Exercise description >>
Please state how many lines of the records hold the string "within", giving nothing but the number.

(Working data Opens)

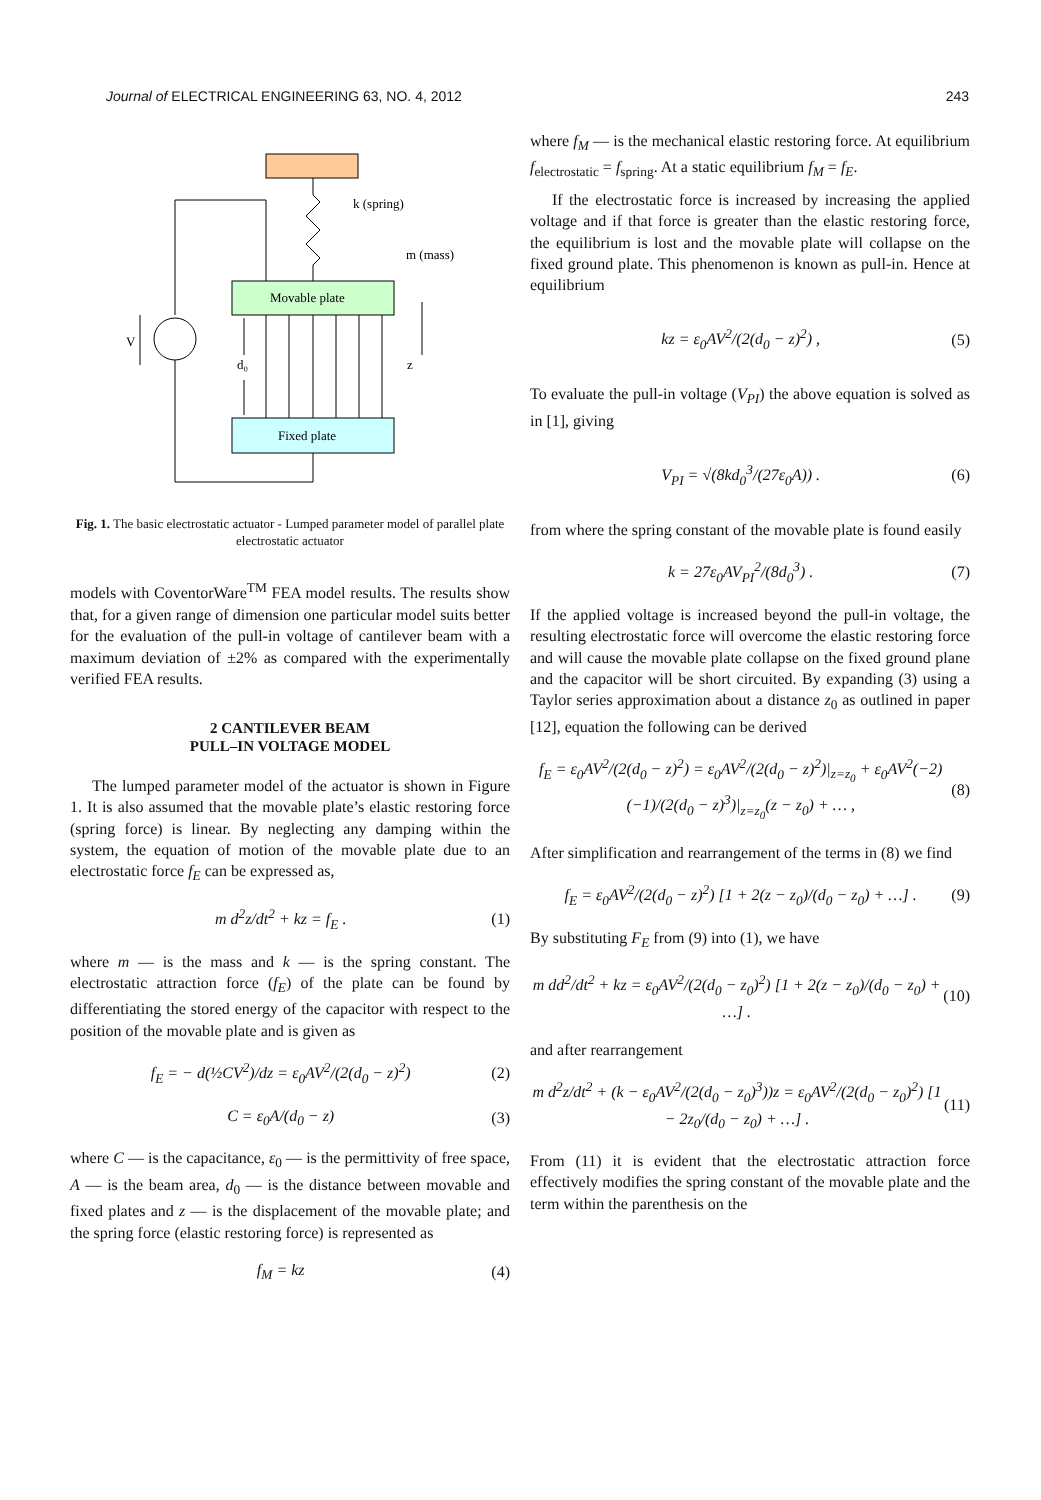Journal of ELECTRICAL ENGINEERING 63, NO. 4, 2012 243
k (spring)
m (mass)
Movable plate
Fixed plate
V
d₀
z
Fig. 1. The basic electrostatic actuator - Lumped parameter model of parallel plate electrostatic actuator
models with CoventorWare<sup>TM</sup> FEA model results. The results show that, for a given range of dimension one particular model suits better for the evaluation of the pull-in voltage of cantilever beam with a maximum deviation of ±2% as compared with the experimentally verified FEA results.
2 CANTILEVER BEAM
PULL–IN VOLTAGE MODEL
The lumped parameter model of the actuator is shown in Figure 1. It is also assumed that the movable plate’s elastic restoring force (spring force) is linear. By neglecting any damping within the system, the equation of motion of the movable plate due to an electrostatic force f<sub>E</sub> can be expressed as,
m d<sup>2</sup>z/dt<sup>2</sup> + kz = f<sub>E</sub> . (1)
where m — is the mass and k — is the spring constant. The electrostatic attraction force (f<sub>E</sub>) of the plate can be found by differentiating the stored energy of the capacitor with respect to the position of the movable plate and is given as
f<sub>E</sub> = − d(½CV<sup>2</sup>)/dz = ε<sub>0</sub>AV<sup>2</sup>/(2(d<sub>0</sub> − z)<sup>2</sup>) (2)
C = ε<sub>0</sub>A/(d<sub>0</sub> − z) (3)
where C — is the capacitance, ε<sub>0</sub> — is the permittivity of free space, A — is the beam area, d<sub>0</sub> — is the distance between movable and fixed plates and z — is the displacement of the movable plate; and the spring force (elastic restoring force) is represented as
f<sub>M</sub> = kz (4)
where f<sub>M</sub> — is the mechanical elastic restoring force. At equilibrium f<sub>electrostatic</sub> = f<sub>spring</sub>. At a static equilibrium f<sub>M</sub> = f<sub>E</sub>.
If the electrostatic force is increased by increasing the applied voltage and if that force is greater than the elastic restoring force, the equilibrium is lost and the movable plate will collapse on the fixed ground plate. This phenomenon is known as pull-in. Hence at equilibrium
kz = ε<sub>0</sub>AV<sup>2</sup>/(2(d<sub>0</sub> − z)<sup>2</sup>) , (5)
To evaluate the pull-in voltage (V<sub>PI</sub>) the above equation is solved as in [1], giving
V<sub>PI</sub> = √(8kd<sub>0</sub><sup>3</sup>/(27ε<sub>0</sub>A)) . (6)
from where the spring constant of the movable plate is found easily
k = 27ε<sub>0</sub>AV<sub>PI</sub><sup>2</sup>/(8d<sub>0</sub><sup>3</sup>) . (7)
If the applied voltage is increased beyond the pull-in voltage, the resulting electrostatic force will overcome the elastic restoring force and will cause the movable plate collapse on the fixed ground plane and the capacitor will be short circuited. By expanding (3) using a Taylor series approximation about a distance z<sub>0</sub> as outlined in paper [12], equation the following can be derived
f<sub>E</sub> = ε<sub>0</sub>AV<sup>2</sup>/(2(d<sub>0</sub> − z)<sup>2</sup>) = ε<sub>0</sub>AV<sup>2</sup>/(2(d<sub>0</sub> − z)<sup>2</sup>)|<sub>z=z<sub>0</sub></sub> + ε<sub>0</sub>AV<sup>2</sup>(−2)(−1)/(2(d<sub>0</sub> − z)<sup>3</sup>)|<sub>z=z<sub>0</sub></sub>(z − z<sub>0</sub>) + … , (8)
After simplification and rearrangement of the terms in (8) we find
f<sub>E</sub> = ε<sub>0</sub>AV<sup>2</sup>/(2(d<sub>0</sub> − z)<sup>2</sup>) [1 + 2(z − z<sub>0</sub>)/(d<sub>0</sub> − z<sub>0</sub>) + …] . (9)
By substituting F<sub>E</sub> from (9) into (1), we have
m dd<sup>2</sup>/dt<sup>2</sup> + kz = ε<sub>0</sub>AV<sup>2</sup>/(2(d<sub>0</sub> − z<sub>0</sub>)<sup>2</sup>) [1 + 2(z − z<sub>0</sub>)/(d<sub>0</sub> − z<sub>0</sub>) + …] . (10)
and after rearrangement
m d<sup>2</sup>z/dt<sup>2</sup> + (k − ε<sub>0</sub>AV<sup>2</sup>/(2(d<sub>0</sub> − z<sub>0</sub>)<sup>3</sup>))z = ε<sub>0</sub>AV<sup>2</sup>/(2(d<sub>0</sub> − z<sub>0</sub>)<sup>2</sup>) [1 − 2z<sub>0</sub>/(d<sub>0</sub> − z<sub>0</sub>) + …] . (11)
From (11) it is evident that the electrostatic attraction force effectively modifies the spring constant of the movable plate and the term within the parenthesis on the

(Working data Closes)

Worked solution >>
2